Der Materialmangel in der deutschen Industrie hat sich im November verschärft. 74,4 Prozent der Firmen klagten über Engpässe und Probleme bei der Beschaffung von Vorprodukten und Rohstoffen, wie das Münchner Ifo-Institut am Montag zu seiner Umfrage mitteilte. Das seien vier Prozentpunkte mehr als im Oktober.
„Die erhoffte Entspannung ist ausgeblieben“, sagte dazu der Leiter der Ifo-Umfragen, Klaus Wohlrabe. „Ein Ende der Flaschenhals-Rezession in der Industrie ist nicht in Sicht.“
Die angespannte Lage bei der Beschaffung bei gleichzeitig sehr gutem Auftragsbestand hat Folgen für die Preisentwicklung. „Noch nie haben so viele Unternehmen angekündigt, ihre Preise zu erhöhen“, ergänzte Wohlrabe.
In nahezu allen Branchen ist die Anzahl der Unternehmen mit Beschaffungsproblemen gestiegen. Einzige Ausnahme bilden demnach die Hersteller von elektrischen Ausrüstungen: Dort klagten nunmehr 85 Prozent der Firmen über Schwierigkeiten bei der Beschaffung nach zuletzt 90 Prozent. Damit zählt die Branche aber auch weiterhin zu den am stärksten betroffenen.
Dazu gehört auch der Maschinenbau mit 86 Prozent sowie die Autoindustrie mit 88 Prozent. Am unteren Ende stehen die Getränkehersteller: Dort berichteten 40 Prozent der Unternehmen von Engpässen.
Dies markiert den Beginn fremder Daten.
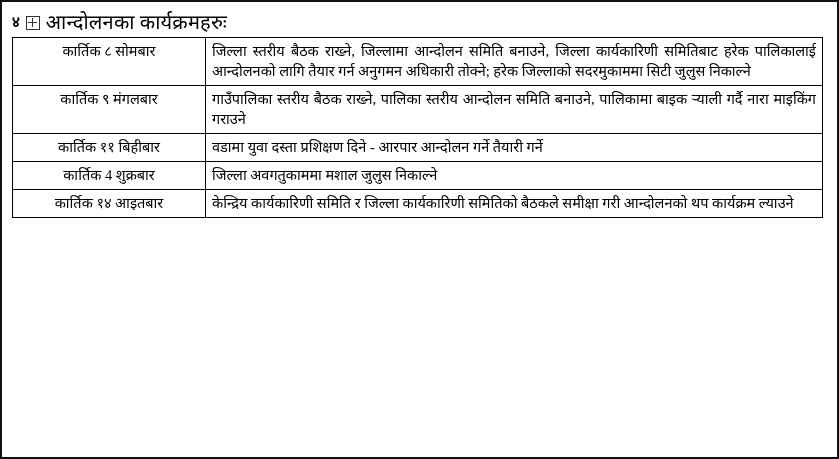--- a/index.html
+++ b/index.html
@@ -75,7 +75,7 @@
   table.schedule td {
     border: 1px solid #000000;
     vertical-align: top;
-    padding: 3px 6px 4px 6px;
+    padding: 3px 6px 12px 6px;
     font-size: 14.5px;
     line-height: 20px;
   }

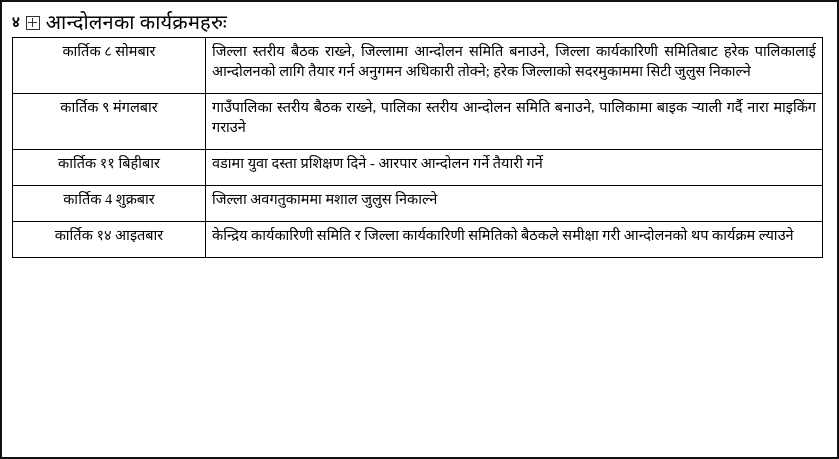--- a/index.html
+++ b/index.html
@@ -115,10 +115,6 @@
             <td class="desc-cell"><span>गाउँपालिका स्तरीय बैठक राख्ने, पालिका स्तरीय आन्दोलन समिति बनाउने, </span><span class="b">पालिकामा बाइक र्‍याली</span><span> गर्दै नारा </span><span class="b">माइकिंग</span><span> गराउने</span></td>
           </tr>
           <tr>
-            <td class="date-cell">कार्तिक ११ बिहीबार</td>
-            <td class="desc-cell"><span class="b">वडामा युवा दस्ता प्रशिक्षण</span><span> दिने - आरपार आन्दोलन गर्ने तैयारी गर्ने</span></td>
-          </tr>
-          <tr>
             <td class="date-cell">कार्तिक 4 शुक्रबार</td>
             <td class="desc-cell"><span>जिल्ला </span><span class="b">अवगतुकाममा मशाल जुलुस</span><span> निकाल्ने</span></td>
           </tr>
Bei den deutschen Industriebetrieben stapeln sich die Aufträge angesichts der Produktionsengpässe so hoch wie noch nie. Von Juni 2020 bis September 2021 stieg er kontinuierlich und erreichte nunmehr den höchsten Stand seit Beginn der Erhebung im Januar 2015, wie das Statistische Bundesamt herausfand.
„Die Betriebe im Verarbeitenden Gewerbe erhielten also mehr neue Aufträge als sie abarbeiten konnten“, fassten die Statistiker die Entwicklung zusammen. „Ein wesentlicher Grund für den hohen Auftragsbestand dürften Lieferengpässe bei Vorprodukten sein.“
Deutschlands Automobilhersteller haben beispielsweise im dritten Quartal 2021 infolge von Lieferengpässen und Chipmangel deutlich weniger Fahrzeuge ins Ausland geliefert als ein Jahr zuvor. Nach Angaben des Statistischen Bundesamtes wurden im Zeitraum Juli bis September Autos im Wert von 23,1 Milliarden Euro exportiert. Das waren 17,2 Prozent weniger als im Vorjahreszeitraum, wie die Wiesbadener Behörde am Montag mitteilte. Die Pkw-Importe gingen mit minus 29,8 Prozent zum Vorjahresquartal allerdings noch stärker zurück: auf 11,2 Milliarden Euro.
Damit lagen die deutschen Auto-Exporte und -Importe im dritten Quartal des laufenden Jahres auf dem niedrigsten Wert seit dem besonders stark von coronabedingten Einschränkungen geprägten zweiten Quartal 2020.
Autos mit Verbrennungsmotor machten auch im Jahr 2021 den Großteil der deutschen Pkw-Exporte aus. Die Tendenz war jedoch stark rückläufig. In den drei wichtigsten Hubraumklassen für Pkw mit Verbrennungsmotoren wurden den Angaben zufolge im dritten Quartal zusammen 254.000 Autos im Wert von 8,5 Milliarden Euro ins Ausland geliefert. Das waren 44,8 Prozent weniger als ein Jahr zuvor.
Starke Zuwächse gab es dagegen zum Beispiel bei reinen Elektrofahrzeugen: Von diesen verkauften deutsche Hersteller von Juli bis einschließlich September des laufenden Jahres 69.800 im Gesamtwert von 2,9 Milliarden Euro ins Ausland. Das war ein wertmäßiger Anstieg um mehr als ein Viertel (plus 26,9 Prozent) zum Vorjahreszeitraum.
Die meisten Fahrzeuge „Made in Germany“ gingen im dritten Quartal in die USA. Weitere wichtige Absatzmärkte für deutsche Hersteller sind China und das Vereinigte Königreich.